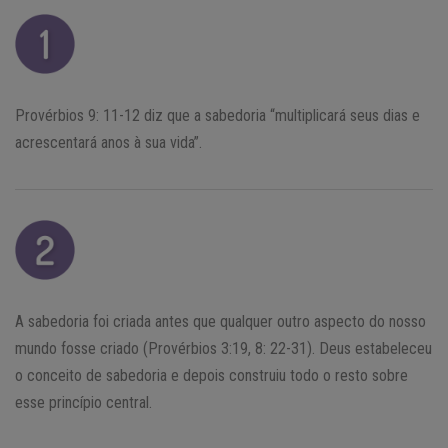
Provérbios 9: 11-12 diz que a sabedoria “multiplicará seus dias e
acrescentará anos à sua vida”.
A sabedoria foi criada antes que qualquer outro aspecto do nosso
mundo fosse criado (Provérbios 3:19, 8: 22-31). Deus estabeleceu
o conceito de sabedoria e depois construiu todo o resto sobre
esse princípio central.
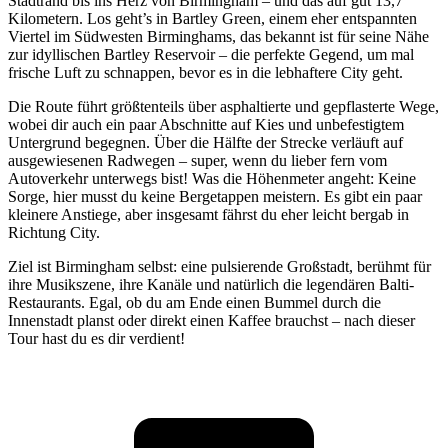
Stadtrand bis ins Herz von Birmingham – und das auf gut 13,7
Kilometern. Los geht’s in Bartley Green, einem eher entspannten
Viertel im Südwesten Birminghams, das bekannt ist für seine Nähe
zur idyllischen Bartley Reservoir – die perfekte Gegend, um mal
frische Luft zu schnappen, bevor es in die lebhaftere City geht.
Die Route führt größtenteils über asphaltierte und gepflasterte Wege,
wobei dir auch ein paar Abschnitte auf Kies und unbefestigtem
Untergrund begegnen. Über die Hälfte der Strecke verläuft auf
ausgewiesenen Radwegen – super, wenn du lieber fern vom
Autoverkehr unterwegs bist! Was die Höhenmeter angeht: Keine
Sorge, hier musst du keine Bergetappen meistern. Es gibt ein paar
kleinere Anstiege, aber insgesamt fährst du eher leicht bergab in
Richtung City.
Ziel ist Birmingham selbst: eine pulsierende Großstadt, berühmt für
ihre Musikszene, ihre Kanäle und natürlich die legendären Balti-
Restaurants. Egal, ob du am Ende einen Bummel durch die
Innenstadt planst oder direkt einen Kaffee brauchst – nach dieser
Tour hast du es dir verdient!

■ ■ ■ ■ ■

■ **Work request**
Please reproduce the entries above line by line, exactly, leaving out each image.

■ **Answer section**
Provérbios 9: 11-12 diz que a sabedoria “multiplicará seus dias e
acrescentará anos à sua vida”.
A sabedoria foi criada antes que qualquer outro aspecto do nosso
mundo fosse criado (Provérbios 3:19, 8: 22-31). Deus estabeleceu
o conceito de sabedoria e depois construiu todo o resto sobre
esse princípio central.
Stadtrand bis ins Herz von Birmingham – und das auf gut 13,7
Kilometern. Los geht’s in Bartley Green, einem eher entspannten
Viertel im Südwesten Birminghams, das bekannt ist für seine Nähe
zur idyllischen Bartley Reservoir – die perfekte Gegend, um mal
frische Luft zu schnappen, bevor es in die lebhaftere City geht.
Die Route führt größtenteils über asphaltierte und gepflasterte Wege,
wobei dir auch ein paar Abschnitte auf Kies und unbefestigtem
Untergrund begegnen. Über die Hälfte der Strecke verläuft auf
ausgewiesenen Radwegen – super, wenn du lieber fern vom
Autoverkehr unterwegs bist! Was die Höhenmeter angeht: Keine
Sorge, hier musst du keine Bergetappen meistern. Es gibt ein paar
kleinere Anstiege, aber insgesamt fährst du eher leicht bergab in
Richtung City.
Ziel ist Birmingham selbst: eine pulsierende Großstadt, berühmt für
ihre Musikszene, ihre Kanäle und natürlich die legendären Balti-
Restaurants. Egal, ob du am Ende einen Bummel durch die
Innenstadt planst oder direkt einen Kaffee brauchst – nach dieser
Tour hast du es dir verdient!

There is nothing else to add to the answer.